# DATASET ENTRIES:
☆ ☆ ☆ ☆ ☆

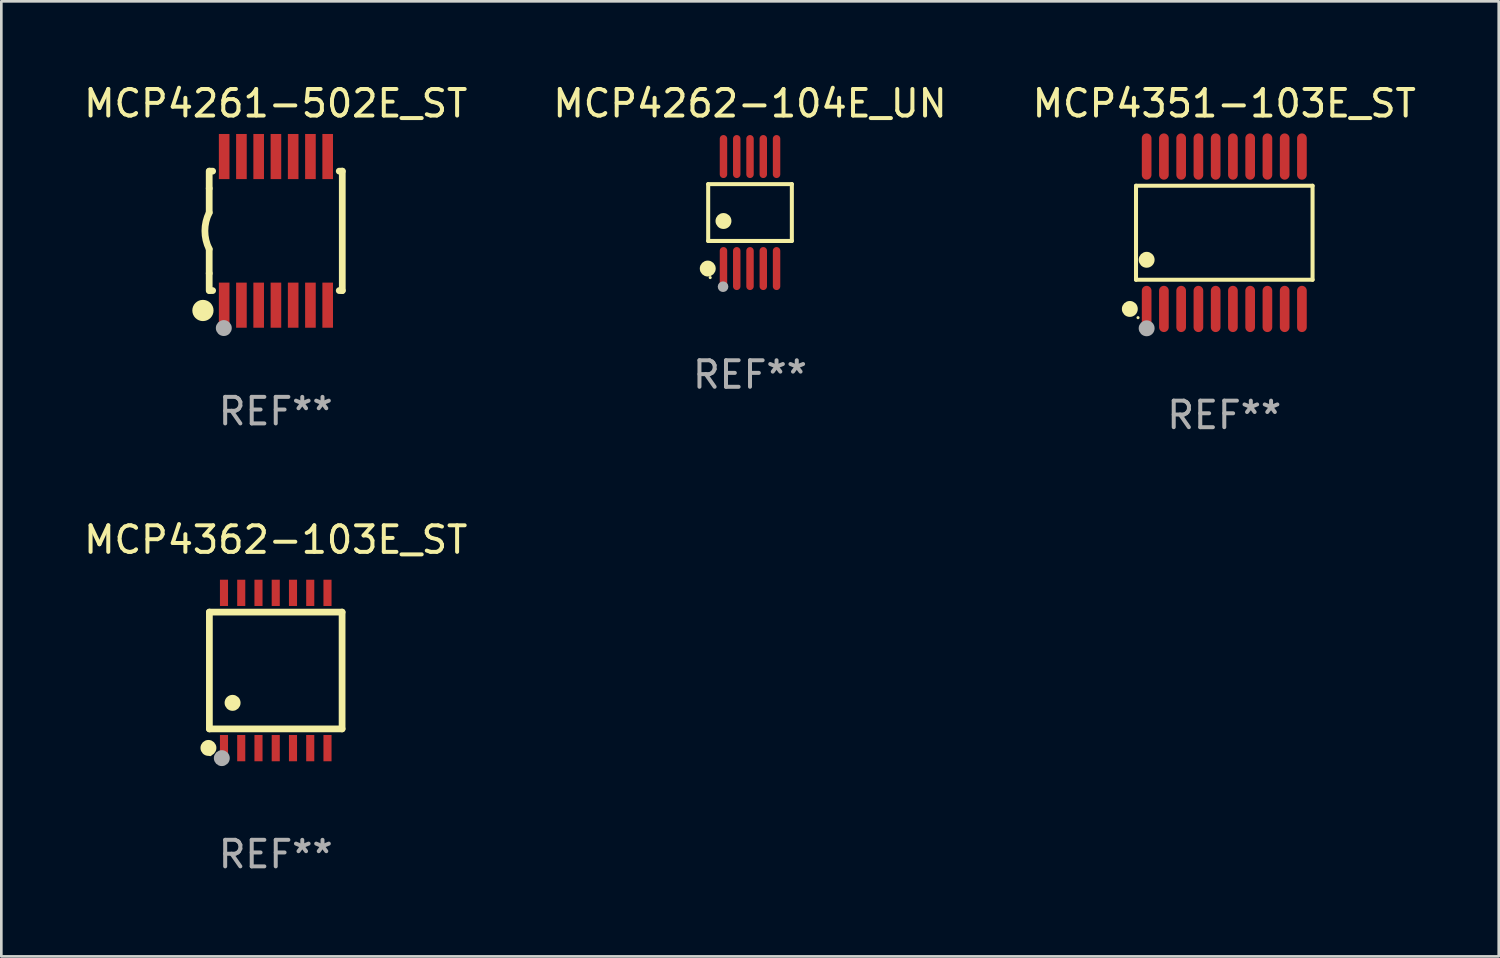
<source format=kicad_pcb>
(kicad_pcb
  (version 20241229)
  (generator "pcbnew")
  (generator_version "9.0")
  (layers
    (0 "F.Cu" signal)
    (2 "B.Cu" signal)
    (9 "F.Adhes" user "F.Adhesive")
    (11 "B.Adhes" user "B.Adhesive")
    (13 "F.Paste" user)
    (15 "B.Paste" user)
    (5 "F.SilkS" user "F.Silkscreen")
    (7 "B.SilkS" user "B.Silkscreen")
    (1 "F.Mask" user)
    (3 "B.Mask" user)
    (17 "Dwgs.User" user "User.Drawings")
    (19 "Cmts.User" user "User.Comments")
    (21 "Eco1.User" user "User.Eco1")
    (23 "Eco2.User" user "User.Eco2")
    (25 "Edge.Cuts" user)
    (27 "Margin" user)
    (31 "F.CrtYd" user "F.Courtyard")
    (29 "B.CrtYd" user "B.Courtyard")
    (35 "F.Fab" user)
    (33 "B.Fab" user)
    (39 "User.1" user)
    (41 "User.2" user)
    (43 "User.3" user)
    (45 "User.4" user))
  (footprint "MCP4262-104E_UN"
    (layer "F.Cu")
    (at 25.208 4.958)
    (property "Reference" "MCP4262-104E_UN" (at 0 -4.11 0) (layer "F.SilkS") (effects (font (size 1 1) (thickness 0.15))))
    (attr through_hole)
    (fp_line (start -1.576 -1.071) (end 1.576 -1.071) (stroke (width 0.152) (type solid)) (layer "F.SilkS"))
    (fp_line (start -1.576 1.071) (end -1.576 -1.071) (stroke (width 0.152) (type solid)) (layer "F.SilkS"))
    (fp_line (start 1.576 -1.071) (end 1.576 1.071) (stroke (width 0.152) (type solid)) (layer "F.SilkS"))
    (fp_line (start 1.576 1.071) (end -1.576 1.071) (stroke (width 0.152) (type solid)) (layer "F.SilkS"))
    (fp_circle (center -1.592 2.11) (end -1.442 2.11) (stroke (width 0.3) (type solid)) (fill no) (layer "F.SilkS"))
    (fp_circle (center -1.5 2.45) (end -1.47 2.45) (stroke (width 0.06) (type solid)) (fill no) (layer "F.SilkS"))
    (fp_circle (center -1 0.319) (end -0.85 0.319) (stroke (width 0.3) (type solid)) (fill no) (layer "F.SilkS"))
    (fp_circle (center -1.016 2.794) (end -0.916 2.794) (stroke (width 0.2) (type solid)) (fill no) (layer "F.Fab"))
    (fp_text user "REF**" (at 0 6.11 0) (layer "F.Fab") (effects (font (size 1 1) (thickness 0.15))))
    (pad "1" smd oval (at -1 2.11) (size 0.28 1.62) (layers "F.Cu" "F.Mask" "F.Paste"))
    (pad "2" smd oval (at -0.5 2.11) (size 0.28 1.62) (layers "F.Cu" "F.Mask" "F.Paste"))
    (pad "3" smd oval (at 0 2.11) (size 0.28 1.62) (layers "F.Cu" "F.Mask" "F.Paste"))
    (pad "4" smd oval (at 0.5 2.11) (size 0.28 1.62) (layers "F.Cu" "F.Mask" "F.Paste"))
    (pad "5" smd oval (at 1 2.11) (size 0.28 1.62) (layers "F.Cu" "F.Mask" "F.Paste"))
    (pad "6" smd oval (at 1 -2.11) (size 0.28 1.62) (layers "F.Cu" "F.Mask" "F.Paste"))
    (pad "7" smd oval (at 0.5 -2.11) (size 0.28 1.62) (layers "F.Cu" "F.Mask" "F.Paste"))
    (pad "8" smd oval (at 0 -2.11) (size 0.28 1.62) (layers "F.Cu" "F.Mask" "F.Paste"))
    (pad "9" smd oval (at -0.5 -2.11) (size 0.28 1.62) (layers "F.Cu" "F.Mask" "F.Paste"))
    (pad "10" smd oval (at -1 -2.11) (size 0.28 1.62) (layers "F.Cu" "F.Mask" "F.Paste")))
  (footprint "MCP4362-103E_ST"
    (layer "F.Cu")
    (at 7.339 22.212)
    (property "Reference" "MCP4362-103E_ST" (at 0 -4.925 0) (layer "F.SilkS") (effects (font (size 1 1) (thickness 0.15))))
    (attr through_hole)
    (fp_line (start -2.5 2.2) (end -2.5 -2.2) (stroke (width 0.254) (type solid)) (layer "F.SilkS"))
    (fp_line (start -2.5 2.2) (end 2.5 2.2) (stroke (width 0.254) (type solid)) (layer "F.SilkS"))
    (fp_line (start 2.5 -2.2) (end -2.5 -2.2) (stroke (width 0.254) (type solid)) (layer "F.SilkS"))
    (fp_line (start 2.5 -2.2) (end 2.5 2.2) (stroke (width 0.254) (type solid)) (layer "F.SilkS"))
    (fp_circle (center -2.536 2.917) (end -2.386 2.917) (stroke (width 0.3) (type solid)) (fill no) (layer "F.SilkS"))
    (fp_circle (center -2.47 3.17) (end -2.44 3.17) (stroke (width 0.06) (type solid)) (fill no) (layer "F.SilkS"))
    (fp_circle (center -1.626 1.219) (end -1.475 1.219) (stroke (width 0.3) (type solid)) (fill no) (layer "F.SilkS"))
    (fp_circle (center -2.032 3.302) (end -1.882 3.302) (stroke (width 0.3) (type solid)) (fill no) (layer "F.Fab"))
    (fp_text user "REF**" (at 0 6.925 0) (layer "F.Fab") (effects (font (size 1 1) (thickness 0.15))))
    (pad "1" smd rect (at -1.95 2.925) (size 0.305 0.991) (layers "F.Cu" "F.Mask" "F.Paste"))
    (pad "2" smd rect (at -1.3 2.925) (size 0.305 0.991) (layers "F.Cu" "F.Mask" "F.Paste"))
    (pad "3" smd rect (at -0.65 2.925) (size 0.305 0.991) (layers "F.Cu" "F.Mask" "F.Paste"))
    (pad "4" smd rect (at 0 2.925) (size 0.305 0.991) (layers "F.Cu" "F.Mask" "F.Paste"))
    (pad "5" smd rect (at 0.65 2.925) (size 0.305 0.991) (layers "F.Cu" "F.Mask" "F.Paste"))
    (pad "6" smd rect (at 1.3 2.925) (size 0.305 0.991) (layers "F.Cu" "F.Mask" "F.Paste"))
    (pad "7" smd rect (at 1.95 2.925) (size 0.305 0.991) (layers "F.Cu" "F.Mask" "F.Paste"))
    (pad "8" smd rect (at 1.95 -2.925) (size 0.305 0.991) (layers "F.Cu" "F.Mask" "F.Paste"))
    (pad "9" smd rect (at 1.3 -2.925) (size 0.305 0.991) (layers "F.Cu" "F.Mask" "F.Paste"))
    (pad "10" smd rect (at 0.65 -2.925) (size 0.305 0.991) (layers "F.Cu" "F.Mask" "F.Paste"))
    (pad "11" smd rect (at 0 -2.925) (size 0.305 0.991) (layers "F.Cu" "F.Mask" "F.Paste"))
    (pad "12" smd rect (at -0.65 -2.925) (size 0.305 0.991) (layers "F.Cu" "F.Mask" "F.Paste"))
    (pad "13" smd rect (at -1.3 -2.925) (size 0.305 0.991) (layers "F.Cu" "F.Mask" "F.Paste"))
    (pad "14" smd rect (at -1.95 -2.925) (size 0.305 0.991) (layers "F.Cu" "F.Mask" "F.Paste")))
  (footprint "MCP4351-103E_ST"
    (layer "F.Cu")
    (at 43.077 5.719)
    (property "Reference" "MCP4351-103E_ST" (at 0 -4.871 0) (layer "F.SilkS") (effects (font (size 1 1) (thickness 0.15))))
    (attr through_hole)
    (fp_line (start -3.326 -1.771) (end 3.326 -1.771) (stroke (width 0.152) (type solid)) (layer "F.SilkS"))
    (fp_line (start -3.326 1.771) (end -3.326 -1.771) (stroke (width 0.152) (type solid)) (layer "F.SilkS"))
    (fp_line (start 3.326 -1.771) (end 3.326 1.771) (stroke (width 0.152) (type solid)) (layer "F.SilkS"))
    (fp_line (start 3.326 1.771) (end -3.326 1.771) (stroke (width 0.152) (type solid)) (layer "F.SilkS"))
    (fp_circle (center -3.559 2.871) (end -3.409 2.871) (stroke (width 0.3) (type solid)) (fill no) (layer "F.SilkS"))
    (fp_circle (center -3.25 3.2) (end -3.22 3.2) (stroke (width 0.06) (type solid)) (fill no) (layer "F.SilkS"))
    (fp_circle (center -2.925 1.019) (end -2.775 1.019) (stroke (width 0.3) (type solid)) (fill no) (layer "F.SilkS"))
    (fp_circle (center -2.925 3.6) (end -2.775 3.6) (stroke (width 0.3) (type solid)) (fill no) (layer "F.Fab"))
    (fp_text user "REF**" (at 0 6.871 0) (layer "F.Fab") (effects (font (size 1 1) (thickness 0.15))))
    (pad "1" smd oval (at -2.925 2.871) (size 0.364 1.742) (layers "F.Cu" "F.Mask" "F.Paste"))
    (pad "2" smd oval (at -2.275 2.871) (size 0.364 1.742) (layers "F.Cu" "F.Mask" "F.Paste"))
    (pad "3" smd oval (at -1.625 2.871) (size 0.364 1.742) (layers "F.Cu" "F.Mask" "F.Paste"))
    (pad "4" smd oval (at -0.975 2.871) (size 0.364 1.742) (layers "F.Cu" "F.Mask" "F.Paste"))
    (pad "5" smd oval (at -0.325 2.871) (size 0.364 1.742) (layers "F.Cu" "F.Mask" "F.Paste"))
    (pad "6" smd oval (at 0.325 2.871) (size 0.364 1.742) (layers "F.Cu" "F.Mask" "F.Paste"))
    (pad "7" smd oval (at 0.975 2.871) (size 0.364 1.742) (layers "F.Cu" "F.Mask" "F.Paste"))
    (pad "8" smd oval (at 1.625 2.871) (size 0.364 1.742) (layers "F.Cu" "F.Mask" "F.Paste"))
    (pad "9" smd oval (at 2.275 2.871) (size 0.364 1.742) (layers "F.Cu" "F.Mask" "F.Paste"))
    (pad "10" smd oval (at 2.925 2.871) (size 0.364 1.742) (layers "F.Cu" "F.Mask" "F.Paste"))
    (pad "11" smd oval (at 2.925 -2.871) (size 0.364 1.742) (layers "F.Cu" "F.Mask" "F.Paste"))
    (pad "12" smd oval (at 2.275 -2.871) (size 0.364 1.742) (layers "F.Cu" "F.Mask" "F.Paste"))
    (pad "13" smd oval (at 1.625 -2.871) (size 0.364 1.742) (layers "F.Cu" "F.Mask" "F.Paste"))
    (pad "14" smd oval (at 0.975 -2.871) (size 0.364 1.742) (layers "F.Cu" "F.Mask" "F.Paste"))
    (pad "15" smd oval (at 0.325 -2.871) (size 0.364 1.742) (layers "F.Cu" "F.Mask" "F.Paste"))
    (pad "16" smd oval (at -0.325 -2.871) (size 0.364 1.742) (layers "F.Cu" "F.Mask" "F.Paste"))
    (pad "17" smd oval (at -0.975 -2.871) (size 0.364 1.742) (layers "F.Cu" "F.Mask" "F.Paste"))
    (pad "18" smd oval (at -1.625 -2.871) (size 0.364 1.742) (layers "F.Cu" "F.Mask" "F.Paste"))
    (pad "19" smd oval (at -2.275 -2.871) (size 0.364 1.742) (layers "F.Cu" "F.Mask" "F.Paste"))
    (pad "20" smd oval (at -2.925 -2.871) (size 0.364 1.742) (layers "F.Cu" "F.Mask" "F.Paste")))
  (footprint "MCP4261-502E_ST"
    (layer "F.Cu")
    (at 7.339 5.648)
    (property "Reference" "MCP4261-502E_ST" (at 0 -4.8 0) (layer "F.SilkS") (effects (font (size 1 1) (thickness 0.15))))
    (attr through_hole)
    (fp_line (start -2.507 -1.6) (end -2.507 -2.25) (stroke (width 0.254) (type solid)) (layer "F.SilkS"))
    (fp_line (start -2.507 -0.686) (end -2.507 -1.6) (stroke (width 0.254) (type solid)) (layer "F.SilkS"))
    (fp_line (start -2.507 1.6) (end -2.507 0.686) (stroke (width 0.254) (type solid)) (layer "F.SilkS"))
    (fp_line (start -2.507 1.6) (end -2.507 2.25) (stroke (width 0.254) (type solid)) (layer "F.SilkS"))
    (fp_line (start -2.493 -2.25) (end -2.377 -2.25) (stroke (width 0.254) (type solid)) (layer "F.SilkS"))
    (fp_line (start -2.377 2.25) (end -2.493 2.25) (stroke (width 0.254) (type solid)) (layer "F.SilkS"))
    (fp_line (start 2.392 -2.25) (end 2.507 -2.25) (stroke (width 0.254) (type solid)) (layer "F.SilkS"))
    (fp_line (start 2.507 -2.25) (end 2.507 2.25) (stroke (width 0.254) (type solid)) (layer "F.SilkS"))
    (fp_line (start 2.507 2.25) (end 2.392 2.25) (stroke (width 0.254) (type solid)) (layer "F.SilkS"))
    (fp_arc (start -2.507303 0.685802) (mid -2.669199 0) (end -2.507303 -0.685801) (stroke (width 0.254001) (type solid)) (layer "F.SilkS"))
    (fp_circle (center -2.743 3) (end -2.543 3) (stroke (width 0.4) (type solid)) (fill no) (layer "F.SilkS"))
    (fp_circle (center -2.493 3.2) (end -2.463 3.2) (stroke (width 0.06) (type solid)) (fill no) (layer "F.SilkS"))
    (fp_circle (center -1.957 3.662) (end -1.807 3.662) (stroke (width 0.3) (type solid)) (fill no) (layer "F.Fab"))
    (fp_text user "REF**" (at 0 6.8 0) (layer "F.Fab") (effects (font (size 1 1) (thickness 0.15))))
    (pad "1" smd rect (at -1.943 2.8) (size 0.4 1.7) (layers "F.Cu" "F.Mask" "F.Paste"))
    (pad "2" smd rect (at -1.293 2.8) (size 0.4 1.7) (layers "F.Cu" "F.Mask" "F.Paste"))
    (pad "3" smd rect (at -0.643 2.8) (size 0.4 1.7) (layers "F.Cu" "F.Mask" "F.Paste"))
    (pad "4" smd rect (at 0.007 2.8) (size 0.4 1.7) (layers "F.Cu" "F.Mask" "F.Paste"))
    (pad "5" smd rect (at 0.657 2.8) (size 0.4 1.7) (layers "F.Cu" "F.Mask" "F.Paste"))
    (pad "6" smd rect (at 1.307 2.8) (size 0.4 1.7) (layers "F.Cu" "F.Mask" "F.Paste"))
    (pad "7" smd rect (at 1.957 2.8) (size 0.4 1.7) (layers "F.Cu" "F.Mask" "F.Paste"))
    (pad "8" smd rect (at 1.957 -2.8) (size 0.4 1.7) (layers "F.Cu" "F.Mask" "F.Paste"))
    (pad "9" smd rect (at 1.307 -2.8) (size 0.4 1.7) (layers "F.Cu" "F.Mask" "F.Paste"))
    (pad "10" smd rect (at 0.657 -2.8) (size 0.4 1.7) (layers "F.Cu" "F.Mask" "F.Paste"))
    (pad "11" smd rect (at 0.007 -2.8) (size 0.4 1.7) (layers "F.Cu" "F.Mask" "F.Paste"))
    (pad "12" smd rect (at -0.643 -2.8) (size 0.4 1.7) (layers "F.Cu" "F.Mask" "F.Paste"))
    (pad "13" smd rect (at -1.293 -2.8) (size 0.4 1.7) (layers "F.Cu" "F.Mask" "F.Paste"))
    (pad "14" smd rect (at -1.943 -2.8) (size 0.4 1.7) (layers "F.Cu" "F.Mask" "F.Paste")))
  (gr_rect
    (start -3 -3)
    (end 53.417 32.985)
    (stroke (width 0.1) (type default))
    (fill no)
    (layer "Edge.Cuts")))
</source>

☆ ☆ ☆ ☆ ☆

Within the material above, the line with "(at -1.293 2.8)" opens the range and the line with "(at -1.293 -2.8)" closes it; reproduce that range word for word.

# SOLUTION TO THIS TASK:
    (pad "2" smd rect (at -1.293 2.8) (size 0.4 1.7) (layers "F.Cu" "F.Mask" "F.Paste"))
    (pad "3" smd rect (at -0.643 2.8) (size 0.4 1.7) (layers "F.Cu" "F.Mask" "F.Paste"))
    (pad "4" smd rect (at 0.007 2.8) (size 0.4 1.7) (layers "F.Cu" "F.Mask" "F.Paste"))
    (pad "5" smd rect (at 0.657 2.8) (size 0.4 1.7) (layers "F.Cu" "F.Mask" "F.Paste"))
    (pad "6" smd rect (at 1.307 2.8) (size 0.4 1.7) (layers "F.Cu" "F.Mask" "F.Paste"))
    (pad "7" smd rect (at 1.957 2.8) (size 0.4 1.7) (layers "F.Cu" "F.Mask" "F.Paste"))
    (pad "8" smd rect (at 1.957 -2.8) (size 0.4 1.7) (layers "F.Cu" "F.Mask" "F.Paste"))
    (pad "9" smd rect (at 1.307 -2.8) (size 0.4 1.7) (layers "F.Cu" "F.Mask" "F.Paste"))
    (pad "10" smd rect (at 0.657 -2.8) (size 0.4 1.7) (layers "F.Cu" "F.Mask" "F.Paste"))
    (pad "11" smd rect (at 0.007 -2.8) (size 0.4 1.7) (layers "F.Cu" "F.Mask" "F.Paste"))
    (pad "12" smd rect (at -0.643 -2.8) (size 0.4 1.7) (layers "F.Cu" "F.Mask" "F.Paste"))
    (pad "13" smd rect (at -1.293 -2.8) (size 0.4 1.7) (layers "F.Cu" "F.Mask" "F.Paste"))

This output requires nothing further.